Issue (i): Whether the anti-dumping duty was paid merely as an unassessed deposit and was therefore refundable.
Analysis: The Bills of Entry were examined on second check and, in the case of RMS clearance, the importer or customs broker was required to pay the duty as part of the self-assessment process. The record showed that payment of anti-dumping duty was directed before out-of-charge and clearance, and out-of-charge was granted only after certification of such payment. The duty was thus recovered in the course of assessment and clearance, not as a mere deposit made dehors assessment.
Conclusion: The contention that the amount was an unassessed deposit was rejected and the refund on that ground was not admissible.
Issue (ii): Whether refund could be granted on the footing that the notification imposing anti-dumping duty had been set aside.
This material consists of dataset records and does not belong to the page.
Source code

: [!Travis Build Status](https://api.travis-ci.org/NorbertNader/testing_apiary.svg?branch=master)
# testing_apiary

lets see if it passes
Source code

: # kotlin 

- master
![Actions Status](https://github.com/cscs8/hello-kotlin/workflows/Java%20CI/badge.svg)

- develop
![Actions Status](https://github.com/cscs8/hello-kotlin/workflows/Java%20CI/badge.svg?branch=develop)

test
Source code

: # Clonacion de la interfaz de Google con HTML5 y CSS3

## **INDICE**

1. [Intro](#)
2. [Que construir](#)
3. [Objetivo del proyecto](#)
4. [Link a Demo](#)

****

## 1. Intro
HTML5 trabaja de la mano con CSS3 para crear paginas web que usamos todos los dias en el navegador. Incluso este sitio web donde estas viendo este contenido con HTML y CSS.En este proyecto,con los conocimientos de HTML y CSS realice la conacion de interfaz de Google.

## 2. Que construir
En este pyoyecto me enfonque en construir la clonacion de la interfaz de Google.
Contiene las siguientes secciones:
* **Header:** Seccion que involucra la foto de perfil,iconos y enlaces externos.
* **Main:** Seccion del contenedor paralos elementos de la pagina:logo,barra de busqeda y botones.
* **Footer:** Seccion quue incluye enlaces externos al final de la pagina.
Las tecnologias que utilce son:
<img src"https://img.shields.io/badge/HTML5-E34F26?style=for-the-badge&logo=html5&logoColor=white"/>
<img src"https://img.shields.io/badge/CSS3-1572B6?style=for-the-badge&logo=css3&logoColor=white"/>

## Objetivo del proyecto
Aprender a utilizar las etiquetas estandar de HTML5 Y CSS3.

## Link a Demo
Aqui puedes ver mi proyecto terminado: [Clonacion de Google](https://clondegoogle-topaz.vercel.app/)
Analysis: The earlier three-member order setting aside the notification also directed continuance of anti-dumping duty at the applicable rate on a provisional basis for six months. That order was treated as controlling, and the Tribunal followed it. In that legal setting, the levy and collection of anti-dumping duty could not be treated as lacking authority so as to justify refund.
Conclusion: The challenge based on absence of authority under the notification failed and refund was denied.
Final Conclusion: The refund claims were held unsustainable and the order allowing refund was set aside, with restoration of the original adjudication.
Ratio Decidendi: Where anti-dumping duty is recovered as part of the assessment and clearance process and a prior tribunal order directs provisional continuation of the duty, refund cannot be claimed on the premise that the amount was a mere deposit or that there was no authority to collect it.